• **Study text**
******

Silencing dentate newborn neurons alters excitatory/inhibitory balance and impairs behavioral inhibition and flexibility

Abstract

Adult neurogenesis confers the hippocampus with unparalleled neural plasticity, essential for intricate cognitive functions. The specific influence of sparse newborn neurons (NBNs) in modulating neural activities and subsequently steering behavior, however, remains obscure. Using an engineered NBN-tetanus toxin mouse model (NBN-TeTX), we noninvasively silenced NBNs, elucidating their crucial role in impulse inhibition and cognitive flexibility as evidenced through Morris water maze reversal learning and Go/Nogo task in operant learning. Task-based functional MRI (tb-fMRI) paired with operant learning revealed dorsal hippocampal hyperactivation during the Nogo task in male NBN-TeTX mice, suggesting that hippocampal hyperexcitability might underlie the observed behavioral deficits. Additionally, resting-state fMRI (rs-fMRI) exhibited enhanced functional connectivity between the dorsal and ventral dentate gyrus following NBN silencing. Further investigations into the activities of PV⁺ interneurons and mossy cells highlighted the indispensability of NBNs in maintaining the hippocampal excitation/inhibition balance. Our findings emphasize that the neural plasticity driven by NBNs extensively modulates the hippocampus, sculpting inhibitory control and cognitive flexibility.

Fig. 1.. Characterization of the NBN-TeTX mouse model for noninvasive NBN silencing.

(A) NBN-TeTX mice are transgenic, carrying three recombinant genes. TeTX inhibits NBN functionality by cleaving synaptic vesicle VAMP2 at neural terminals, thus restricting neurotransmitter release. (B) Fluorescent vector viral transfection method to validate the silencing rate. Synaptic vesicles at terminals are labeled with coexpressed Synaptophysin-GFP and mCherry-VAMP2. A week after tamoxifen cessation, retroviral injections are given, with perfusion and staining after 8 weeks. Typically, colocalized VAMP2 and Synaptophysin in virus-transfected terminals display an overall yellow appearance due to combined mCherry (red) and GFP (green). In terminals with TeTX, VAMP2 cleavage separates mCherry from the synaptic vesicle membrane, resulting in only green GFP fluorescence. (C) In the CA3 area of NBN mice, ~40% of NBN synaptic terminals showcase dislodged mCherry, in contrast to nearly none in the control group. Arrows highlight synapses cofluorescing Synaptophysin-GFP and mCherry-VAMP2 (Ctrl: mean = 97.265 ± 1.382, NBN: mean = 58.003 ± 3.366, n = 3 per group; ***P < 0.001, unpaired t test; slice thickness: 40 μm; scale bar, 100 μm). (D) After 8 weeks of tamoxifen administration, BrdU/NBN coimmunofluorescence staining indicates that the mature NBN count in the NBN-TeTX group is not significantly different from the Ctrl group. Arrows pinpoint hippocampal DG NBNs costained with BrdU/NeuN (Ctrl: average = 733 ± 32, NBN: mean = 690 ± 34, n = 5 per group, unpaired t test; slice thickness: 40 μm; scale bar, 50 μm). Panels (A) and (B) were created with BioRender.com.

******

Saved data entries:
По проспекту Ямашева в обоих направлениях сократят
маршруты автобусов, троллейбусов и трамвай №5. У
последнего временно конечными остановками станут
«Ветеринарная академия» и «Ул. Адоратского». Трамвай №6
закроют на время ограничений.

******

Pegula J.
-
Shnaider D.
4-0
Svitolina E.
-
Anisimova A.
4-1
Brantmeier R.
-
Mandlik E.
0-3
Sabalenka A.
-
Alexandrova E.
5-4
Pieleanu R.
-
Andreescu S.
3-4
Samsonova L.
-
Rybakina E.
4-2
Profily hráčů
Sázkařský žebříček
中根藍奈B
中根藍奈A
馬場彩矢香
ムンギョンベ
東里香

******

• **Prompt 1**
List every abbreviation that the abstract of the newborn-neuron study introduces in parentheses, together with the full term it stands for.
• **Prompt 2**
Based on the newborn-neuron study, state whether each statement below agrees with it, and support each answer with the deciding words from the study.
(a) In the CA3 area of NBN mice, about 40% of NBN synaptic terminals showed dislodged mCherry.
(b) The mature NBN count in the NBN-TeTX group was significantly lower than in the Ctrl group.
(c) Retroviral injections were given immediately upon tamoxifen cessation.
• **Prompt 3**
Proceed with the study on silencing dentate newborn neurons, starting after its last sentence.

• **Exercise response 1**
- NBNs: newborn neurons
- NBN-TeTX: NBN-tetanus toxin mouse model
- tb-fMRI: task-based functional MRI
- rs-fMRI: resting-state fMRI

• **Exercise response 2**
(a) Yes: "~40% of NBN synaptic terminals showcase dislodged mCherry"
(b) No: "the mature NBN count in the NBN-TeTX group is not significantly different from the Ctrl group"
(c) No: "A week after tamoxifen cessation, retroviral injections are given"

• **Exercise response 3**
Fig. 2.. Impaired spatial reversal learning during Morris water maze.

(A) Morris water maze (MWM) experimental setup schematic, created with BioRender.com. (B) MWM experiment protocol. Probe tests P1 and P2 occurred immediately after the learning periods on days D5 and D10, respectively. P3 was scheduled for day 13. (C) Escape latency progression (in seconds) over the 10-day training. Significant differences between the groups were observed only during the reversal learning phase (D6 to D10: *P < 0.05, two-way ANOVA; mean ± SEM). (D) No significant difference in movement speed (cm/s) was found throughout the 10-day training (two-way ANOVA). (E) Percentage of time both mouse groups spent exploring each quadrant during the spatial probe trial: At P1, exploration time in each quadrant showed no significant difference between the groups (NE: P = 0.8808, two-way ANOVA). At P2, differences were seen in time spent in the NE and SW quadrants (NE: P = 0.0045, SW: P = 0.0285; *P < 0.05, two-way ANOVA). At P3, only the time in the SW quadrant differed between groups (SW: P = 0.0232, two-way ANOVA). Within the NBN group, significant differences arose between time spent in the NE and SW quadrants (Ctrl: P = 0.6394, NBN: P = 0.0015; *P < 0.05, two-way ANOVA). (F) Changing preference of both groups for the NE and SW quadrants, where the platform was located, from P2 to P3 (Ctrl: P = 0.0099, NBN: P = 0.0465; *P < 0.05, two-way ANOVA).

Fig. 3.. Impacted impulse inhibition in the Nogo task of operant learning.

(A) Operant learning protocol based on light cues: 11 NBN and 9 Ctrl mice participated. A 3-day light reflex training preceded tamoxifen administration to ensure consistent light cue water reward conditioning across both groups. (B) Rule setup for the Go and Nogo tasks. (C) Schematic of the operant learning apparatus setup, created with BioRender.com. Mice are secured on a custom operant learning bed via a pre-attached head plate. (D) Each group’s accuracy trend across the 10-day Go task. By day 10, both groups consistently achieved over 95% accuracy, showing no marked intergroup differences (day 9 accuracy: Ctrl: 96.37%, NBN: 94.96%; day 10: Ctrl: 95.72%, NBN: 95.68%; two-way ANOVA; Ctrl: n = 9, NBN: n = 11; mean ± SEM). (E) Accuracy trends for each group during the 10-day Nogo task. The NBN group’s accuracy consistently trailed the Ctrl group throughout (genotype: F_1,18 = 16.6545, P = 0.0007; *P < 0.05, two-way ANOVA; Ctrl: n = 9, NBN: n = 11; mean ± SEM).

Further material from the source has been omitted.